It also took me back to Lawrences snake poem (it was lawrence my memory
battery is running out !!
-----Original Message-----
From: Patrick McManus [mailto:[log in to unmask]]
Sent: 23 April 2014 09:15
To: 'Poetryetc: poetry and poetics'
Subject: RE: Snaky snaps: two for one
Hi Bill enjoyed that -in first poem was not sure where snake was hidden
-second explained -we are short on snakes but do run to a friendly slow worm
cheers P
-----Original Message-----
From: Poetryetc: poetry and poetics [mailto:[log in to unmask]] On
Behalf Of Bill Wootton
Sent: 22 April 2014 22:40
To: [log in to unmask]
Subject: Snaky snaps: two for one
Snaky snaps: two for one
Afternoon Joe
I was helping my neighbour
unload concrete blocks
from the back of his
truck in autumn.
Ahhh, cried Colin, arms up
as if arrested, backing
away, eyes alert.
Prima donna,
I dismissed, expecting a spider
but no, a copperhead -
lithe body arching,
tongue flicking.
The snake further uncoiled
from one half of a hollow
cast block, prancing
on the tailgate.
How could so much snake,
easily three or four feet,
scrunch into such
a tiny space?
And whey ho, half an hour ago,
I must have picked up Joe
and passed him in his
concrete haven
to Colin in confined carspace
where he had stacked him.
At any point Joe might
have awakened.
The present zens into crystal
focus as benign territory
transforms into a zone
of bobbing menace.
The rippling snake dips his head
to a tyre, pauses, folds back
then eases himself
to ground,
flattens out on stony clay
sashays, slithers, dis-
appears between
two low rocks.
Thing was it seemed we who
were the intruders more
than Joe Blake roused
from somnolence.
bw
22.4.14
Awakenings
A snake awoke from inside a hollow concrete block I had minutes before
passed to my neighbour squatting in the back of his covered ute. The snake,
a copperhead emerged at the unstacking stage. He was pissed off.

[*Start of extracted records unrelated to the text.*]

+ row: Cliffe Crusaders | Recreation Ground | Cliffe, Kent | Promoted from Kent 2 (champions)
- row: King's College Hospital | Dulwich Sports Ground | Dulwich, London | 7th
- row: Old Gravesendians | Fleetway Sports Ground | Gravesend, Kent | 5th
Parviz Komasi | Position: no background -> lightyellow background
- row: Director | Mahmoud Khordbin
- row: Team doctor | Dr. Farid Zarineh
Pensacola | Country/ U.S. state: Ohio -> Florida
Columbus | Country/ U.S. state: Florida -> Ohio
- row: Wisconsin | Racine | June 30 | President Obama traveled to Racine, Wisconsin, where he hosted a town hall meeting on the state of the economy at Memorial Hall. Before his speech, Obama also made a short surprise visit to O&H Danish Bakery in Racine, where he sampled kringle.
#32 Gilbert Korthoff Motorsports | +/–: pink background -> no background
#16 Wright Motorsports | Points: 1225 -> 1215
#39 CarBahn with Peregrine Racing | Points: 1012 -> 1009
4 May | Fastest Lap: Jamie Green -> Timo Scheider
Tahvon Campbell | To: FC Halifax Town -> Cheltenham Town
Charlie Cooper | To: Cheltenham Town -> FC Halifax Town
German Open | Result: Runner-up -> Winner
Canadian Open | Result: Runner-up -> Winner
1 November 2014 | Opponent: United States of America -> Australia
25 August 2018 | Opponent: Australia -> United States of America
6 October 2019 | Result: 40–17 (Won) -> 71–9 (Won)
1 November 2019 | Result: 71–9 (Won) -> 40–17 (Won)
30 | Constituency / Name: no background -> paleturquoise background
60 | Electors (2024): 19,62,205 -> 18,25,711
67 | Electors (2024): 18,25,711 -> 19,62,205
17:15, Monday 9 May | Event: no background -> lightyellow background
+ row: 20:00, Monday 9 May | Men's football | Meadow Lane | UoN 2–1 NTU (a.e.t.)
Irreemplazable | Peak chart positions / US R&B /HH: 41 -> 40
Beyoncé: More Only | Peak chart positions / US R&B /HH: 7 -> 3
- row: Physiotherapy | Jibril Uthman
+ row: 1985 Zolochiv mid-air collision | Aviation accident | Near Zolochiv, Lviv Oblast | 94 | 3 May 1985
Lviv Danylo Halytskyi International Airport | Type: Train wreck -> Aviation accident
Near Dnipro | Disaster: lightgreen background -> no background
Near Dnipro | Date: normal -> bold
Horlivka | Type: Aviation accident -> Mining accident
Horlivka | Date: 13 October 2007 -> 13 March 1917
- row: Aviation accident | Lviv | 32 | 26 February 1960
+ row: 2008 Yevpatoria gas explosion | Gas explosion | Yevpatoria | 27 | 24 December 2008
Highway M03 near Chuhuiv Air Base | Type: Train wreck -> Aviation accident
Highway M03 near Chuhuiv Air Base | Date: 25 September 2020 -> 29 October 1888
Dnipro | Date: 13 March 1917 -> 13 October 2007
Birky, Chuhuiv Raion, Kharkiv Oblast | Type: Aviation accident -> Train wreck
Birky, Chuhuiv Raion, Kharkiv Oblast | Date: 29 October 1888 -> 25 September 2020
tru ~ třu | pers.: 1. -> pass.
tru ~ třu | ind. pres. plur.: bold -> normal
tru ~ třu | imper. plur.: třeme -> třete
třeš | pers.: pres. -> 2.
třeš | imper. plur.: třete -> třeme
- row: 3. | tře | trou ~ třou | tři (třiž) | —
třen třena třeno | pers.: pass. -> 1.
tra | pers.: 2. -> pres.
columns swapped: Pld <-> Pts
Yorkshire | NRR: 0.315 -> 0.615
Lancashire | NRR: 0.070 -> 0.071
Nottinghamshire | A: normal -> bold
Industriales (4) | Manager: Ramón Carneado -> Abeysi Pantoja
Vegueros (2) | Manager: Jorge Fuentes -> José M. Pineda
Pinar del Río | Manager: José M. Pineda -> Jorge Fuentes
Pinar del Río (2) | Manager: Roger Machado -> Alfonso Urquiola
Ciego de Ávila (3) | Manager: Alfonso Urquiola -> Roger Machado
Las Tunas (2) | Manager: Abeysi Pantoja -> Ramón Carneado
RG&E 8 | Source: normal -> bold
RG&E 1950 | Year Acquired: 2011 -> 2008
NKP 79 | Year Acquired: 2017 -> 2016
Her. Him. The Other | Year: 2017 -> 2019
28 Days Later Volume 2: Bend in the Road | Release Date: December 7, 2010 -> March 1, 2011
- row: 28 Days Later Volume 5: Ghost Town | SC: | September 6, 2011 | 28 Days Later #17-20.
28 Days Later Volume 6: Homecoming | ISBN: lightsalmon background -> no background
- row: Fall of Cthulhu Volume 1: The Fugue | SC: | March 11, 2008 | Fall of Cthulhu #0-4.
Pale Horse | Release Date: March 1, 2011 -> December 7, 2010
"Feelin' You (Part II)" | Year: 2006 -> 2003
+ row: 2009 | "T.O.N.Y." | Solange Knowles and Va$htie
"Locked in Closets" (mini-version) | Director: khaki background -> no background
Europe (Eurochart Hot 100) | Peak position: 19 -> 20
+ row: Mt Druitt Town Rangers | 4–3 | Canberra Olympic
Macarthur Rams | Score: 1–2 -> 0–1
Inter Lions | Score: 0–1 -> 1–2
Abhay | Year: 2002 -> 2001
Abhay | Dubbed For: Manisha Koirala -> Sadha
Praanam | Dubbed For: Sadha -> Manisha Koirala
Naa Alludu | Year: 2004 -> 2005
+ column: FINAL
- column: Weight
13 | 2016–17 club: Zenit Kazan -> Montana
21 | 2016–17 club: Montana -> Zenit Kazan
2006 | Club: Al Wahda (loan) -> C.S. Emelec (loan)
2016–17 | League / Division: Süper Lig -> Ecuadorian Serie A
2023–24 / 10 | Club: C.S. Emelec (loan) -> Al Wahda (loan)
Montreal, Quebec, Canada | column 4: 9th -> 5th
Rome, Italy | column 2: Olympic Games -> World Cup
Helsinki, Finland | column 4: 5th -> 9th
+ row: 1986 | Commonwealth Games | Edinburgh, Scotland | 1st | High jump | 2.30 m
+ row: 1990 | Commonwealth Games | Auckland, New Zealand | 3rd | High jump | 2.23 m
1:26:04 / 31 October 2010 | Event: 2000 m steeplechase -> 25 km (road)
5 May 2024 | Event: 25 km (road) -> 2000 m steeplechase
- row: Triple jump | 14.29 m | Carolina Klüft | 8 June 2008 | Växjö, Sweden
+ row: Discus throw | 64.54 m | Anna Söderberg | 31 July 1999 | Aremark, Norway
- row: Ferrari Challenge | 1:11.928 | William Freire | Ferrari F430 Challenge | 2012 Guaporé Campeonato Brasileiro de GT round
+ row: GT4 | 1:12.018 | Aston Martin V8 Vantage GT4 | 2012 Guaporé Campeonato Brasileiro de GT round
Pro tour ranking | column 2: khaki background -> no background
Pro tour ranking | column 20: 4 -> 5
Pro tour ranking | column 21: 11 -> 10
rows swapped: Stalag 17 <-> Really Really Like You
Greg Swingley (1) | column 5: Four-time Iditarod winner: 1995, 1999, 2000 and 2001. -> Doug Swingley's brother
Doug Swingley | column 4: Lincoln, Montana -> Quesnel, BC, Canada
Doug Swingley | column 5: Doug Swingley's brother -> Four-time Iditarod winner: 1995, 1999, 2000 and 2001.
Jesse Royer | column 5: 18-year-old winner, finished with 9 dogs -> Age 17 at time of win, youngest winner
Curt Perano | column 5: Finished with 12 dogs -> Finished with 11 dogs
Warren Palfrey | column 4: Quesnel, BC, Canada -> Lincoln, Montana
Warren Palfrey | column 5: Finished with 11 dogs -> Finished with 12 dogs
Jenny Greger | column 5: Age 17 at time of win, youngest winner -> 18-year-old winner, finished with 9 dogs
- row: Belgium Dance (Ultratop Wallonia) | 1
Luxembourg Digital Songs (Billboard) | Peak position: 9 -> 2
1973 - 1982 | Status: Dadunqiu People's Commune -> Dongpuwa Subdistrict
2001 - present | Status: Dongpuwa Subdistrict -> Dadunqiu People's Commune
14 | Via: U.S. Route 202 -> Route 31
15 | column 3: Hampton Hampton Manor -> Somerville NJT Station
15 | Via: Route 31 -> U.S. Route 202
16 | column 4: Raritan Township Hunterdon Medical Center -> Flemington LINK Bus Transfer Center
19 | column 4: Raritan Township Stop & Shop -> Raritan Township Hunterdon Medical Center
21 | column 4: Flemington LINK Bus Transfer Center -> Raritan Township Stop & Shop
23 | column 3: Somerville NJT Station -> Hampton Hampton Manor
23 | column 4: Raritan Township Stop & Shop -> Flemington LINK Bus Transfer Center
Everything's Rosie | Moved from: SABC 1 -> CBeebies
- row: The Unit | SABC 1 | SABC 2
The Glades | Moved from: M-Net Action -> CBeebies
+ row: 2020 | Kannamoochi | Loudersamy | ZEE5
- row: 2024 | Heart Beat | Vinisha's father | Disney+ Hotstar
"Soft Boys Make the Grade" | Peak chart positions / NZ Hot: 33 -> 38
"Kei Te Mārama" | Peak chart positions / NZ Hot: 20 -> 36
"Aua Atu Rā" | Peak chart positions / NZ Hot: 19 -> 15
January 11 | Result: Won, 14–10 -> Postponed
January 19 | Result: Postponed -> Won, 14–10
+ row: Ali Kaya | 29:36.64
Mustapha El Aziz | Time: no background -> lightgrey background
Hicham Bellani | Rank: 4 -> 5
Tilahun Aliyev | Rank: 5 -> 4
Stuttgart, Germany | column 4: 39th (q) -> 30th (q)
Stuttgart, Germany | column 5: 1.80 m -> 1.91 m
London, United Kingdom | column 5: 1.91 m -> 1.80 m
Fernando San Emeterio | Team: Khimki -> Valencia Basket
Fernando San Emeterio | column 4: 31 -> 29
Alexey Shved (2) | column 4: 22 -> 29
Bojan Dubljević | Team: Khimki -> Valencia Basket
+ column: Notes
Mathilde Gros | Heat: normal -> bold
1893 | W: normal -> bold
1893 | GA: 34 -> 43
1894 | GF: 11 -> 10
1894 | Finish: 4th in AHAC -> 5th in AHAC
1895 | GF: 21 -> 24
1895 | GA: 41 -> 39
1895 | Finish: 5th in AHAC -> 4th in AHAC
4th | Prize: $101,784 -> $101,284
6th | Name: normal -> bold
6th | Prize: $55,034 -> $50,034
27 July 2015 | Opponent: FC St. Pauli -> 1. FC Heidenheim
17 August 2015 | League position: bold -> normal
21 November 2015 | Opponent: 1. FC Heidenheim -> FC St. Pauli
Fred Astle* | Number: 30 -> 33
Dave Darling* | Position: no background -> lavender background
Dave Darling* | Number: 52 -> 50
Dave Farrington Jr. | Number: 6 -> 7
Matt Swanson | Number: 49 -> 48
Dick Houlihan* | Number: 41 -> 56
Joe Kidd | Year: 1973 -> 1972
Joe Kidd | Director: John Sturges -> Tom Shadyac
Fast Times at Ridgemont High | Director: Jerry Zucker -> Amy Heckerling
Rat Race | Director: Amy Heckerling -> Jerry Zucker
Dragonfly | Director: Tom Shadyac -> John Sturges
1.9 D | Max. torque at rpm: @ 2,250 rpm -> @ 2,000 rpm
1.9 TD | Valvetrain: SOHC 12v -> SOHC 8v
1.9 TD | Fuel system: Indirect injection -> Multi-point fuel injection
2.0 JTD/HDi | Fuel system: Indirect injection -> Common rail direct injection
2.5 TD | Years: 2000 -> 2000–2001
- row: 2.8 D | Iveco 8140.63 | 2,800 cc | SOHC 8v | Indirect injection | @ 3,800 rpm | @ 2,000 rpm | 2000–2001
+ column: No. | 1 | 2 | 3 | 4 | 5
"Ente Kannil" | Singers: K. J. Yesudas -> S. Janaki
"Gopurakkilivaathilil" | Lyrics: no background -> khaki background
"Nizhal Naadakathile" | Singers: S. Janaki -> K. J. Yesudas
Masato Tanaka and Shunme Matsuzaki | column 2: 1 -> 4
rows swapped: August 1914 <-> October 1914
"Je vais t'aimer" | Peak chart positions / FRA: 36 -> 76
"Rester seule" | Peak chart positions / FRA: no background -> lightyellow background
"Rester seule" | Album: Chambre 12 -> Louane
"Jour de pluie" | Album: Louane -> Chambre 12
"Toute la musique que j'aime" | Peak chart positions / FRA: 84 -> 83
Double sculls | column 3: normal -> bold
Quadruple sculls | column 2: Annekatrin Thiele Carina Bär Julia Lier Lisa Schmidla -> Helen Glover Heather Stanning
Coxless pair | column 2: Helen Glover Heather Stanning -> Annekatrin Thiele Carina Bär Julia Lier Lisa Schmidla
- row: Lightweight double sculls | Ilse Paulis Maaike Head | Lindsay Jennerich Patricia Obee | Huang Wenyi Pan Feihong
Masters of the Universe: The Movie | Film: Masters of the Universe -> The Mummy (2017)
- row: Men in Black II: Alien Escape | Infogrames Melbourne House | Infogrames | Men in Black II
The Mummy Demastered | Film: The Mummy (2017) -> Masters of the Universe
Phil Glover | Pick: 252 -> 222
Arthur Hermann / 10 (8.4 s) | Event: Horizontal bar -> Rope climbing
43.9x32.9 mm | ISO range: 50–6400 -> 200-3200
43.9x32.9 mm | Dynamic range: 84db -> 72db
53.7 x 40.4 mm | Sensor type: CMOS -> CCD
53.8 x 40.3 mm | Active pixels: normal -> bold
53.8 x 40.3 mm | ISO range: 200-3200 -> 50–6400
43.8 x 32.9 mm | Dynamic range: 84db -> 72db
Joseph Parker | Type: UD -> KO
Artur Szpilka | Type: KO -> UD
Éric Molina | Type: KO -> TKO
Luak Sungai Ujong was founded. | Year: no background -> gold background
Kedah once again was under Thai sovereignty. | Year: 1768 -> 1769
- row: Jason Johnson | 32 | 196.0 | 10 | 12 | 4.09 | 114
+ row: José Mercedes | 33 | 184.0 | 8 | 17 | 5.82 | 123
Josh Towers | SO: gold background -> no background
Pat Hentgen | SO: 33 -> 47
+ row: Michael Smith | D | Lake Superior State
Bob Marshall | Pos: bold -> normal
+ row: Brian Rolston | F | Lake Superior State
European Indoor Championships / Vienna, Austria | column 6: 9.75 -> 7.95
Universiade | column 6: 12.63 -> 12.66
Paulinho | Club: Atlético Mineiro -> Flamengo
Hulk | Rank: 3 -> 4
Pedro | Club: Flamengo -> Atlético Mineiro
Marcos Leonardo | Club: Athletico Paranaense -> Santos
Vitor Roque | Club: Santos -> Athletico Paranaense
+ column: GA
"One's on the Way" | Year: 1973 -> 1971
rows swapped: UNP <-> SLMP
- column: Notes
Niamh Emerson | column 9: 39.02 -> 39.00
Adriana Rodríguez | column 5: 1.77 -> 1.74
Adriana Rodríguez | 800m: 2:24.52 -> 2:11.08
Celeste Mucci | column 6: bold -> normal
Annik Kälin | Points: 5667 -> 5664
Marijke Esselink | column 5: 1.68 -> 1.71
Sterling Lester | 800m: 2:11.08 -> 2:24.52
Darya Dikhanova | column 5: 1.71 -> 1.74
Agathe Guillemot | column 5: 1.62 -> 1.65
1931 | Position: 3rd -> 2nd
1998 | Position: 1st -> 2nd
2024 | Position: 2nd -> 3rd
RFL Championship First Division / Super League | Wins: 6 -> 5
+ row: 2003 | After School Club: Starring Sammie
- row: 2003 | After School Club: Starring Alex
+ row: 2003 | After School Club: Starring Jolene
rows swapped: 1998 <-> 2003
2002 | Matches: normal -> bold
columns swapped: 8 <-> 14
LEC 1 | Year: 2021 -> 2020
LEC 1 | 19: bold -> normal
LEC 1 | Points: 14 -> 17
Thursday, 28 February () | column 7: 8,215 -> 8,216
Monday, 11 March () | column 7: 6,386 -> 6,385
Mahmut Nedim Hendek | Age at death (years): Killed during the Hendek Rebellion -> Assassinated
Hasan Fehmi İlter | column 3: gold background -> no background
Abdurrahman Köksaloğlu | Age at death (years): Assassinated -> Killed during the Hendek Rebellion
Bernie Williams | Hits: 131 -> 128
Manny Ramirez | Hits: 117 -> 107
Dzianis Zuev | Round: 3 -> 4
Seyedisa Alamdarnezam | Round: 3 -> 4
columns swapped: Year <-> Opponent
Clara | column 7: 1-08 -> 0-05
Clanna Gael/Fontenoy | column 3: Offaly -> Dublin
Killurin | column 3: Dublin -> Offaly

Arching into wakefulness, he tried a few movements available only to the
backless before slipping from tailgate to stony ground and making his
slithery way to a couple of rocks between which he disappeared.
His dark-skinned singularity, his sinuous searching stood in contrast to the
regularity of our stacking task.
Habit runs up our arms, sets our posture, gets hum going in our heads. A
snake unsettles all that tripe.
We wait to waken long after rising each morning.
When the doing disappears, aliveness is available.